- Try it:
What is needed is an exact copy of the records below, minus any pictures.

- Input:
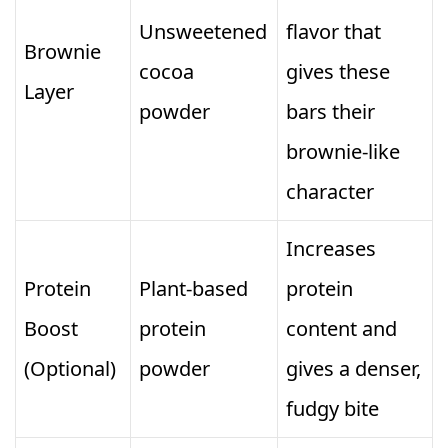
Unsweetened
flavor that
Brownie
cocoa
gives these
Layer
powder
bars their
brownie‑like
character
Increases
Protein
Plant‑based
protein
Boost
protein
content and
(Optional)
powder
gives a denser,
fudgy bite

- Expected answer:
Unsweetened
flavor that
Brownie
cocoa
gives these
Layer
powder
bars their
brownie‑like
character
Increases
Protein
Plant‑based
protein
Boost
protein
content and
(Optional)
powder
gives a denser,
fudgy bite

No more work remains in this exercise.